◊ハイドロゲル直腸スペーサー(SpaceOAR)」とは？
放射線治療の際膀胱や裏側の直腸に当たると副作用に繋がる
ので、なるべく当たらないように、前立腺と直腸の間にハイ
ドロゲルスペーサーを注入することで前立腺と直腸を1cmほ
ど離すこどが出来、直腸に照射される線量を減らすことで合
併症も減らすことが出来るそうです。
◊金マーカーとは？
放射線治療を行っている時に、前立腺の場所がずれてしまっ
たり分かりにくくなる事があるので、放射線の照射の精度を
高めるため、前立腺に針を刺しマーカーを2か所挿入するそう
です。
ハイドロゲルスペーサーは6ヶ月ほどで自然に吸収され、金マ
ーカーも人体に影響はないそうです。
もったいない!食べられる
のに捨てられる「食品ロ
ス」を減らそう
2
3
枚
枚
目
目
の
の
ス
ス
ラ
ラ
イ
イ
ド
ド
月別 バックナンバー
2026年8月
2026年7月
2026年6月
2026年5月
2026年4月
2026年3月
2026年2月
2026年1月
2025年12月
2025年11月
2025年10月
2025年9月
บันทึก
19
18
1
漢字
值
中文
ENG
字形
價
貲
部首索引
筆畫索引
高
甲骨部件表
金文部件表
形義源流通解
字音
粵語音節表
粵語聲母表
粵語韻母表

----

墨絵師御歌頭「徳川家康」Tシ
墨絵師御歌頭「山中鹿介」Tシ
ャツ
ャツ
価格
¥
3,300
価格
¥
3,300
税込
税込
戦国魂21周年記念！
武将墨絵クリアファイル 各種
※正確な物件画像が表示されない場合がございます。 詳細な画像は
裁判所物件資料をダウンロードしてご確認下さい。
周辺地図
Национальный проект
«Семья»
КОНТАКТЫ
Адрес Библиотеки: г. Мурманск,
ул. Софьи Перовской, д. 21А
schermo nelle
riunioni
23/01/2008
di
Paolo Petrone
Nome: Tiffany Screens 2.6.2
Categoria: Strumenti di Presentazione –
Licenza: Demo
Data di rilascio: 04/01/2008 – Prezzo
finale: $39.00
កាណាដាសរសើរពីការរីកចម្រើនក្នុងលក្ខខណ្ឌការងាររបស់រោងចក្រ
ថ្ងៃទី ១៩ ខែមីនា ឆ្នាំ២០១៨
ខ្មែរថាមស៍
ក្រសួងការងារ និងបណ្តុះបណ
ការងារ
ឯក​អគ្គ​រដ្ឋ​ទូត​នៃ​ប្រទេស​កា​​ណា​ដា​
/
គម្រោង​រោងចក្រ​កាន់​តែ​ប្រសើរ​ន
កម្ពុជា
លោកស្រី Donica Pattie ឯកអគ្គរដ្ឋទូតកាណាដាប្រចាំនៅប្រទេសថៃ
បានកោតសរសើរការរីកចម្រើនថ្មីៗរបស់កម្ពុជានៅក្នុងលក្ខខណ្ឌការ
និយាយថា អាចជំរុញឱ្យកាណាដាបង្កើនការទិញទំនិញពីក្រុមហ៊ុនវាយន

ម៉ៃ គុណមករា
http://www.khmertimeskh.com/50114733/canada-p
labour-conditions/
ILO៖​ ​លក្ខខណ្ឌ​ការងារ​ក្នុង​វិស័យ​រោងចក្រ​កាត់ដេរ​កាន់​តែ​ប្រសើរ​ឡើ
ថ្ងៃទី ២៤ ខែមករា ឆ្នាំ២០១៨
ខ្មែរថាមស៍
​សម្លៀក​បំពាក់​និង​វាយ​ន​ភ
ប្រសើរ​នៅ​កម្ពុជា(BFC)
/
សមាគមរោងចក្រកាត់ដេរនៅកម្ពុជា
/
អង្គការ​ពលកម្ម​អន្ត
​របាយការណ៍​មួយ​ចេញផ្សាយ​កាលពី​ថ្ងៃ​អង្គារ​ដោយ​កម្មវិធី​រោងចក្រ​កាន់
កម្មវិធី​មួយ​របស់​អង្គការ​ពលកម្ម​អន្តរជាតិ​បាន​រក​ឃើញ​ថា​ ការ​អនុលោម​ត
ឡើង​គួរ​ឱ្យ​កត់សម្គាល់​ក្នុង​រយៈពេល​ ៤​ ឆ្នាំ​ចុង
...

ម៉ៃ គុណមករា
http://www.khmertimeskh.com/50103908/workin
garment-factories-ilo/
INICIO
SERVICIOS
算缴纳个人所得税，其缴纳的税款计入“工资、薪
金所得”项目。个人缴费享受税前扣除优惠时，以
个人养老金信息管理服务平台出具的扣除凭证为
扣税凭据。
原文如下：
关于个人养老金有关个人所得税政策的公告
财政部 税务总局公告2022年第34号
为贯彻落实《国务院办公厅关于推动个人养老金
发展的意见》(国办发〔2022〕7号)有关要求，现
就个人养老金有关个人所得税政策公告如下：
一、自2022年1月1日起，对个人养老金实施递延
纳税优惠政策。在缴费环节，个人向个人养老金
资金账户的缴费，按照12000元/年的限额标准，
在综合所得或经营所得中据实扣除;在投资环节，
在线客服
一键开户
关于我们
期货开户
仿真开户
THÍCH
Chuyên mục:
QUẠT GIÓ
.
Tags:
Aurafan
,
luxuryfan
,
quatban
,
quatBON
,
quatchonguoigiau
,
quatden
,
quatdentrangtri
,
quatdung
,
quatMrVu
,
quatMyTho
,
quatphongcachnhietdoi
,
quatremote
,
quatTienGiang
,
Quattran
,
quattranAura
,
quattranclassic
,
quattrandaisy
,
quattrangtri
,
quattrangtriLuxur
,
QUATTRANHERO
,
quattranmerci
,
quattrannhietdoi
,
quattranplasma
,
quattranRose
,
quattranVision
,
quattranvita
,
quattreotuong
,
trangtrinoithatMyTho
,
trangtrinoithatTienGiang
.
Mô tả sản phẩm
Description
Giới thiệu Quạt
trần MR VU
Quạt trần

----

● **INSTRUCTION**:
From the entries above, pull out each line that includes "http".

● **REPLY**:
http://www.khmertimeskh.com/50114733/canada-p
http://www.khmertimeskh.com/50103908/workin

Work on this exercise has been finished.